__VORLIEGENDER AUSZUG__
Der Bereinigungsprozess im Krypto-Markt ist offenbar längst noch nicht abgeschlossen. Bitcoin und Ethereum stabilisieren sich zwar, aber viele andere Krypto-Währungen stehen am Abgrund. Ist das Spiel vorbei?
Börsen-Zeitung: "Kryptomarkt läuft auf Grund", Kommentar von Alex Wehnert
Skeptiker sehen in der jüngsten Stabilisierung am Kryptomarkt nur einen kurzen Widerstand, bevor sich der Crash mit unverminderter Härte fortsetzt - und vieles spricht dafür, dass sie recht behalten. Denn die zwischenzeitliche Rückkehr der führenden Cyberdevise Bitcoin auf über 17 000 Dollar dürfte hauptsächlich auf die allgemein aufgehellte Investorenstimmung nach den jüngsten Äußerungen aus der Federal Reserve zurückzuführen sein und weniger auf ein verbessertes fundamentales Umfeld im Segment der digitalen Anlagen. Dass US-Notenbankchef Jerome Powell für die Dezembersitzung der Währungshüter eine Zinsanhebung um 50 Basispunkte in Aussicht stellte, weckt Hoffnungen auf einen nachlassenden Liquiditätsdruck an den Finanzmärkten.

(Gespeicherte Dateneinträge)
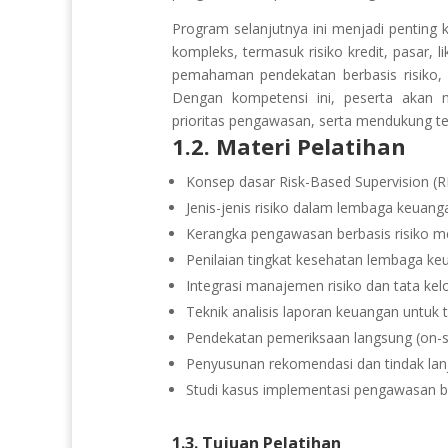
Program selanjutnya ini menjadi penting 
kompleks, termasuk risiko kredit, pasar, li
pemahaman pendekatan berbasis risiko, 
Dengan kompetensi ini, peserta aka
prioritas pengawasan, serta mendukung ter
1.2. Materi Pelatihan
Konsep dasar Risk-Based Supervision (R
Jenis-jenis risiko dalam lembaga keuangan:
Kerangka pengawasan berbasis risiko 
Penilaian tingkat kesehatan lembaga keua
Integrasi manajemen risiko dan tata ke
Teknik analisis laporan keuangan untuk t
Pendekatan pemeriksaan langsung (on-sit
Penyusunan rekomendasi dan tindak lanj
Studi kasus implementasi pengawasan ber
1.3. Tujuan Pelatihan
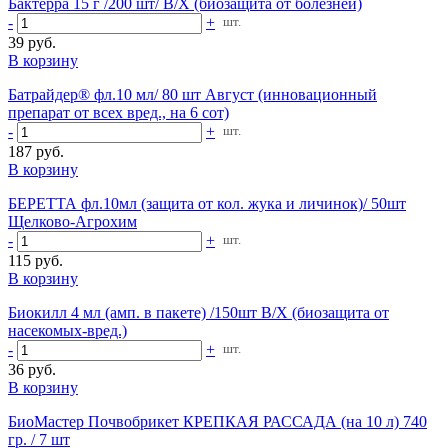
Бактерра 15 г /200 шт/ В/Х (биозащита от болезней)
-
+
шт.
39 руб.
В корзину
Батрайдер® фл.10 мл/ 80 шт Август (инновационный
препарат от всех вред., на 6 сот)
-
+
шт.
187 руб.
В корзину
БЕРЕТТА фл.10мл (защита от кол. жука и личинок)/ 50шт
Щелково-Агрохим
-
+
шт.
115 руб.
В корзину
Биокилл 4 мл (амп. в пакете) /150шт В/Х (биозащита от
насекомых-вред.)
-
+
шт.
36 руб.
В корзину
БиоМастер Почвобрикет КРЕПКАЯ РАССАДА (на 10 л) 740
гр. / 7 шт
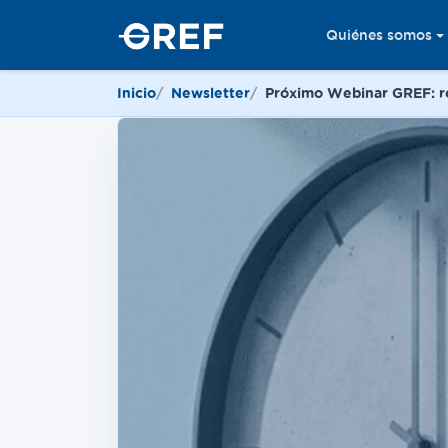
Quiénes somos
Inicio
Newsletter
Próximo Webinar GREF: res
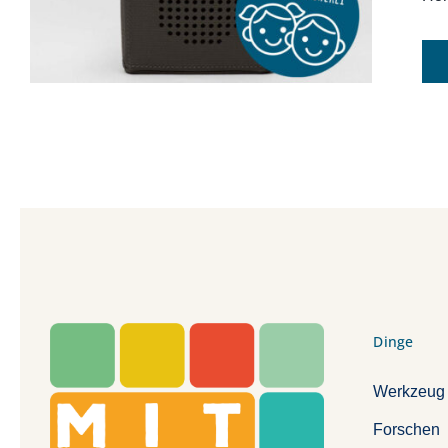
Dinge
Werkzeug
Forschen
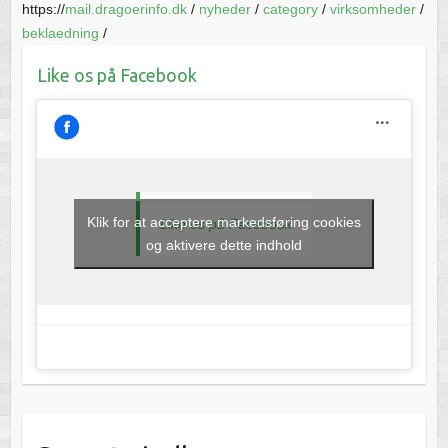
https://
mail.dragoerinfo.dk
/
nyheder
/
category
/
virksomheder
/
beklaedning
/
Like os på Facebook
Klik for at acceptere markedsføring cookies
Like os på Facebook
og aktivere dette indhold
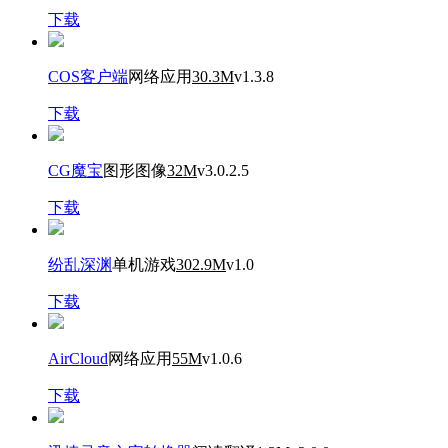
下载
COS客户端
网络应用
30.3M
v1.3.8
下载
CG魔宝
图形图像
32M
v3.0.2.5
下载
纷乱深渊
单机游戏
302.9M
v1.0
下载
AirCloud
网络应用
55M
v1.0.6
下载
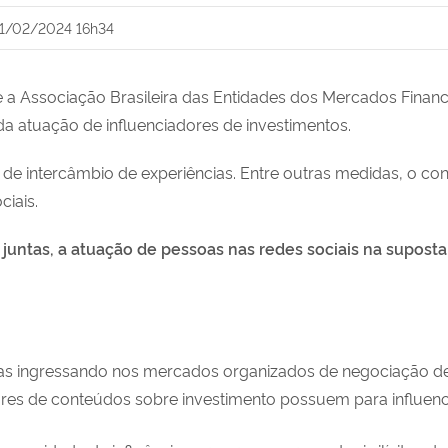
1/02/2024 16h34
e a Associação Brasileira das Entidades dos Mercados Financ
atuação de influenciadores de investimentos.
 de intercâmbio de experiências. Entre outras medidas, o co
iais.
juntas, a atuação de pessoas nas redes sociais na suposta 
as ingressando nos mercados organizados de negociação de 
res de conteúdos sobre investimento possuem para influenc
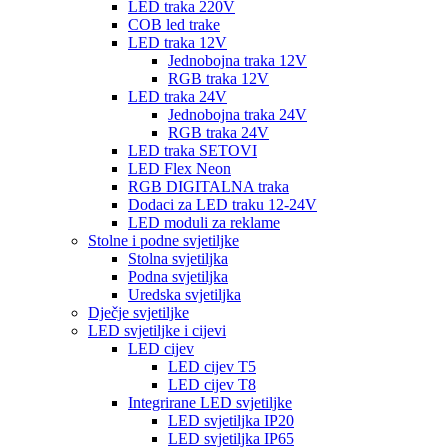
LED traka 220V
COB led trake
LED traka 12V
Jednobojna traka 12V
RGB traka 12V
LED traka 24V
Jednobojna traka 24V
RGB traka 24V
LED traka SETOVI
LED Flex Neon
RGB DIGITALNA traka
Dodaci za LED traku 12-24V
LED moduli za reklame
Stolne i podne svjetiljke
Stolna svjetiljka
Podna svjetiljka
Uredska svjetiljka
Dječje svjetiljke
LED svjetiljke i cijevi
LED cijev
LED cijev T5
LED cijev T8
Integrirane LED svjetiljke
LED svjetiljka IP20
LED svjetiljka IP65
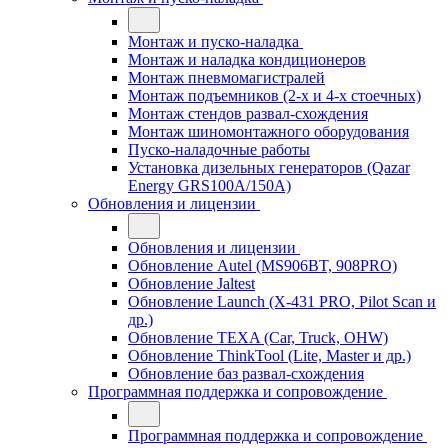
Монтаж и пуско-наладка
Монтаж и наладка кондиционеров
Монтаж пневмомагистралей
Монтаж подъемников (2-х и 4-х стоечных)
Монтаж стендов развал-схождения
Монтаж шиномонтажного оборудования
Пуско-наладочные работы
Установка дизельных генераторов (Qazar
Energy GRS100A/150A)
Обновления и лицензии
Обновления и лицензии
Обновление Autel (MS906BT, 908PRO)
Обновление Jaltest
Обновление Launch (X-431 PRO, Pilot Scan и
др.)
Обновление TEXA (Car, Truck, OHW)
Обновление ThinkTool (Lite, Master и др.)
Обновление баз развал-схождения
Программная поддержка и сопровождение
Программная поддержка и сопровождение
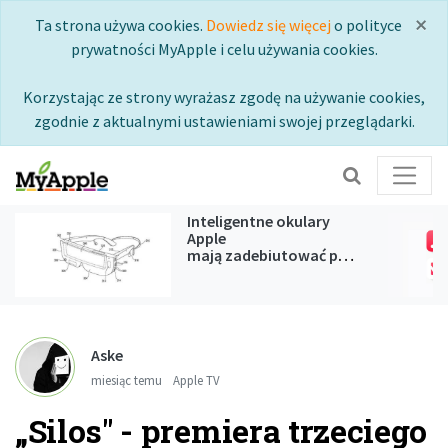
×
Ta strona używa cookies.
Dowiedz się więcej
o polityce
prywatności MyApple i celu używania cookies.
Korzystając ze strony wyrażasz zgodę na używanie cookies,
zgodnie z aktualnymi ustawieniami swojej przeglądarki.
Inteligentne okulary
Apple
mają zadebiutować podczas
WWDC 2027
Aske
miesiąc temu
Apple TV
„Silos" - premiera trzeciego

__ARBEITSAUFTRAG__
Schreibe den Auszug zum Kryptomarkt vollständig und Wort für Wort ab.

__LÖSUNG__
Der Bereinigungsprozess im Krypto-Markt ist offenbar längst noch nicht abgeschlossen. Bitcoin und Ethereum stabilisieren sich zwar, aber viele andere Krypto-Währungen stehen am Abgrund. Ist das Spiel vorbei?
Börsen-Zeitung: "Kryptomarkt läuft auf Grund", Kommentar von Alex Wehnert
Skeptiker sehen in der jüngsten Stabilisierung am Kryptomarkt nur einen kurzen Widerstand, bevor sich der Crash mit unverminderter Härte fortsetzt - und vieles spricht dafür, dass sie recht behalten. Denn die zwischenzeitliche Rückkehr der führenden Cyberdevise Bitcoin auf über 17 000 Dollar dürfte hauptsächlich auf die allgemein aufgehellte Investorenstimmung nach den jüngsten Äußerungen aus der Federal Reserve zurückzuführen sein und weniger auf ein verbessertes fundamentales Umfeld im Segment der digitalen Anlagen. Dass US-Notenbankchef Jerome Powell für die Dezembersitzung der Währungshüter eine Zinsanhebung um 50 Basispunkte in Aussicht stellte, weckt Hoffnungen auf einen nachlassenden Liquiditätsdruck an den Finanzmärkten.